* WHAT YOU SHOULD DO *
Copy whichever lines of the data hold the word "middle".

Collection entries
=== Section Start ===

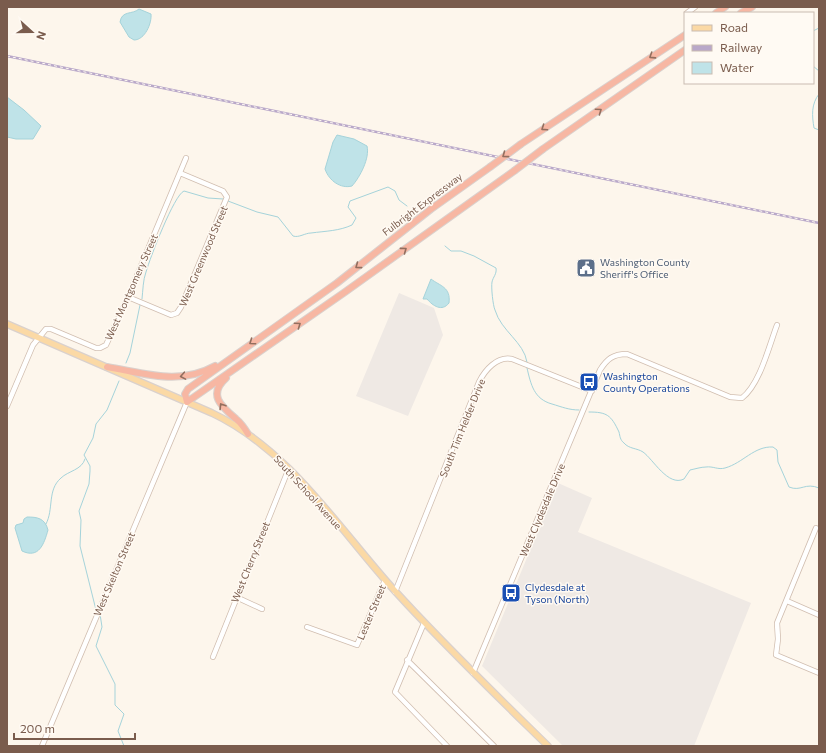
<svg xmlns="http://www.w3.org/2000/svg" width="826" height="753" font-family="Commissioner,sans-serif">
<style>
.industrial{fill:#efe9e4}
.water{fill:#bfe3e8;stroke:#a5d3da}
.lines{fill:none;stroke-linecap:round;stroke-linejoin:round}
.stream{stroke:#a5d3da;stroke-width:1}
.minor-casing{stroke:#d1beb0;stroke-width:6}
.major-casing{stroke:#dad1cd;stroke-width:8}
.highway-casing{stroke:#dad1cd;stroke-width:8}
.minor{stroke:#fff;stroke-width:4.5}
.major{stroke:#fbd9a5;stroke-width:5.5}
.highway{stroke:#f7b7a3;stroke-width:6}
.rail-casing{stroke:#b9a8c9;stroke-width:2.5}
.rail{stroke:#fffaf3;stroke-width:1;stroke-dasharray:3;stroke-linecap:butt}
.highway-bridge-casing{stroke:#dad1cd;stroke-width:8;stroke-linecap:butt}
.highway-bridge{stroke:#f7b7a3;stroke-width:6}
.oneway{stroke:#936e5e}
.labels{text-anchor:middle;stroke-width:3;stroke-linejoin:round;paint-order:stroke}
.street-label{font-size:10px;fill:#7a5c4d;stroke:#fffaf3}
.service-label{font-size:10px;fill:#4e5e75;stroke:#fffaf3;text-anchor:start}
.transit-label{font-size:10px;fill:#164399;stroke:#fffaf3;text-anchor:start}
</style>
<rect width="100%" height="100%" fill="#fdf6ec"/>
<path class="industrial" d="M 399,293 L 434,308 L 443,335 L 408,416 L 356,396 Z
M 558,483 L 592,498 L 578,532 L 751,603 L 694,746 L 563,746 L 482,666 Z"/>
<path class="water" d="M 139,9 L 151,14 C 152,23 145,40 134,40 L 129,37 L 120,22 C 122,10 132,15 139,9 Z
M 7,97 L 24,110 L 41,126 L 33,139 L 16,139 L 7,137 Z
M 337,135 L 354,139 L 367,146 C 370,158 360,177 352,186 C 341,189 329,181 325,169 L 333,142 Z
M 431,279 C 440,286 451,287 449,303 C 442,312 433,306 427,299 L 423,299 Z
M 27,517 C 37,517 45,518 48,530 C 44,544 39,559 22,551 L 15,528 L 16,525 L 23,523 L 24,519 Z"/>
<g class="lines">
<path class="stream" d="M 813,31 L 819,28
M 813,66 L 819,71
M 819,94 C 811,104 812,116 814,128 L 819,130
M 228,201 L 257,212 L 278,217 L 293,236 C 299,238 305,233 311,233 C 326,231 339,231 352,225 L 356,218 L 348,207 L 350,201 L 388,187 L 395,191 L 399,200 L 407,206
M 445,246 L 451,251 L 461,251 L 474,256 L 496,268 C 497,274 493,277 492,282 C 491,287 493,306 495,310 C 501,331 524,342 527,362
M 142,299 C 143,290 143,280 146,272 C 150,258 174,195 184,191 L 208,198 L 223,199
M 126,363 L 130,353 L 140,305
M 527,368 C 531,385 534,399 552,404 C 562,407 569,410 579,410
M 589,412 C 607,412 611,415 619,432 C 620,436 620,440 624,443 C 629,449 637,448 643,452 C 653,459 668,487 684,479 L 690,470 C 695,469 701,467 706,467 C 713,466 718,470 725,468 C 743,463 754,446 773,447 L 777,450 L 778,462 L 789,487 C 801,492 805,482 819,488
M 46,524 C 54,509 47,490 61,478 C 68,471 82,470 85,459
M 96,610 L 80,546 L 81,520 L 79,511 L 89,484 L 90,471 L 90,466 L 84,455 L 93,438 L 96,424 L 107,410 L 119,381
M 100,614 L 102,627 L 96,646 L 115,684 L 115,705 L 124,714 L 118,731 L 124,746"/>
<defs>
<path id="minor" d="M 687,13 L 695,7
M 128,297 L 171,315 L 177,313 L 181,307 L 227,197 L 223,191 L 180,173
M 7,406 L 33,345 L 46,329 L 51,329 L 96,348 L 100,348 L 106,345 L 128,297 L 186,158
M 816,528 L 777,623 L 778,639 L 776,655 L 819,673
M 395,592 L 479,382 C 485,370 497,356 512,359 L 592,391
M 236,597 L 262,609
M 787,601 L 819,615
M 424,623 L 395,692 L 447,746
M 307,627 L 357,645 L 385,580
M 213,657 L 289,468
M 407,660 L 494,746
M 473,673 L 600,370 C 607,359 613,354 627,354 L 730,397 L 742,398 C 760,384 769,346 777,325
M 42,746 L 187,402"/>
<path id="major" d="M 7,324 L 212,413 C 290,450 338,528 395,591 C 444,645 496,695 548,746"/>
<path id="highway" d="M 716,13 L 725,7
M 741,13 L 752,7
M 521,144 L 685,35
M 543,149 L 685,50
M 490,167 L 431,209 L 337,283 L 188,389 L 185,394 L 187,402 L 345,292 L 514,171
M 107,367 C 144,373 179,386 215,366
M 226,378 C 207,395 222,407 236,419 C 241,423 245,429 248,434"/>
</defs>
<use href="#minor" class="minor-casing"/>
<use href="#major" class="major-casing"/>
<use href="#highway" class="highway-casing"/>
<use href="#minor" class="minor"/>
<use href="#major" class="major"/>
<use href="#highway" class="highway"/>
<defs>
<path id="rail" d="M 7,56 L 819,223"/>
</defs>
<use href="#rail" class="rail-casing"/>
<use href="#rail" class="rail"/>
<defs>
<path id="highway-bridge" d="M 490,167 L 521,144
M 514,171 L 543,149"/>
</defs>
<use href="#highway-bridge" class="highway-bridge-casing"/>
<use href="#highway-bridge" class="highway-bridge"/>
</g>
<defs><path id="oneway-chevron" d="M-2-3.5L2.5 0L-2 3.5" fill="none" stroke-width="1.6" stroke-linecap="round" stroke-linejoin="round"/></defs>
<g class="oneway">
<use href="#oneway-chevron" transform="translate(652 56) rotate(147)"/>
<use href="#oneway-chevron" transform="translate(599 111) rotate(-35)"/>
<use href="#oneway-chevron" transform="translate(544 128) rotate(146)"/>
<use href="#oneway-chevron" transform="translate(505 155) rotate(144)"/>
<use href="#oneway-chevron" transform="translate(404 250) rotate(-36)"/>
<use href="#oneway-chevron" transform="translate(358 266) rotate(143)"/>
<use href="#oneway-chevron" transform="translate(298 325) rotate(-35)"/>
<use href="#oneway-chevron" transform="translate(252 342) rotate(145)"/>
<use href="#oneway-chevron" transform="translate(183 376) rotate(170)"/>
<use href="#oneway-chevron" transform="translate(222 406) rotate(-122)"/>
</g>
<defs>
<symbol id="civic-square" viewBox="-11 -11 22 22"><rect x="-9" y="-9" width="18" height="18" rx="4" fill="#5c6f8a" stroke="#fffaf3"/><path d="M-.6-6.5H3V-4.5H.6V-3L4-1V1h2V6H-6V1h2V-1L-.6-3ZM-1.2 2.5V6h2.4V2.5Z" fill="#fff"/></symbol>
<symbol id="bus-square" viewBox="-11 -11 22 22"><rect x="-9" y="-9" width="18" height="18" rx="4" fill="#1a4fb4" stroke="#fffaf3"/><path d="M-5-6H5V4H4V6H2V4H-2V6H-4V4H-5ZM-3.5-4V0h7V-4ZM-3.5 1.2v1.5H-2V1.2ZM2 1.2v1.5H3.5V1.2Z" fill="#fff"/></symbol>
</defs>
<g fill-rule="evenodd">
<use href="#civic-square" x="575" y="257" width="22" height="22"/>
<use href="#bus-square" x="578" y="371" width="22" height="22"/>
<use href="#bus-square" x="500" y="582" width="22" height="22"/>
</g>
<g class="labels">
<g class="street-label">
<text transform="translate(422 204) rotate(-37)" y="4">Fulbright Expressway</text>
<text transform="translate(203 256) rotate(-67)" y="4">West Greenwood Street</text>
<text transform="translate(131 287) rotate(-66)" y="4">West Montgomery Street</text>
<text transform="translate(462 428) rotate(-68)" y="4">South Tim Helder Drive</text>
<text transform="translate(308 492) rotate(48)" y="4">South School Avenue</text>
<text transform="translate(542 510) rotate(-67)" y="4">West Clydesdale Drive</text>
<text transform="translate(250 562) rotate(-68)" y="4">West Cherry Street</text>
<text transform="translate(114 574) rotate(-67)" y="4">West Skelton Street</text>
<text transform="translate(371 612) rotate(-67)" y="4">Lester Street</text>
</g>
<g class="service-label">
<text x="600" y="266">Washington County<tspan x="600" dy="12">Sheriff's Office</tspan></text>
</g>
<g class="transit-label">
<text x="603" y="380">Washington<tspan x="603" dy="12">County Operations</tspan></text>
<text x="525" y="591">Clydesdale at<tspan x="525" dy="12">Tyson (North)</tspan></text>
</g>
</g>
<rect width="826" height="753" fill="none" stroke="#7a5c4d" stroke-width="16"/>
<rect x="684" y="12" width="130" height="72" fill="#fffaf3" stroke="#cabbb1"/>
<rect x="692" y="25" width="20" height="6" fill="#fbd9a5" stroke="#cabbb1"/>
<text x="720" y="32" font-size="12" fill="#7a5c4d">Road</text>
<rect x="692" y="45" width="20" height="6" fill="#b9a8c9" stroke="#cabbb1"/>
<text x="720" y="52" font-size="12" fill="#7a5c4d">Railway</text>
<rect x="692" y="62" width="20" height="12" fill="#bfe3e8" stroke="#cabbb1"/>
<text x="720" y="72" font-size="12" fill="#7a5c4d">Water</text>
<g transform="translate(32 32) rotate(111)" stroke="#fffaf3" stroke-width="3" paint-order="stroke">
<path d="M0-3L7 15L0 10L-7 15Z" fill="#7a5c4d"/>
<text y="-6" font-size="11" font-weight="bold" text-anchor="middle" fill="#7a5c4d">N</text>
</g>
<path d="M14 733v6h121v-6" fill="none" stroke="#7a5c4d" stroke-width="2"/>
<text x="20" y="733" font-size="12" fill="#7a5c4d" stroke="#fffaf3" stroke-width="3" paint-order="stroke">200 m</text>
</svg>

=== Section End ===

* YOUR RESPONSE *
.labels{text-anchor:middle;stroke-width:3;stroke-linejoin:round;paint-order:stroke}
<text y="-6" font-size="11" font-weight="bold" text-anchor="middle" fill="#7a5c4d">N</text>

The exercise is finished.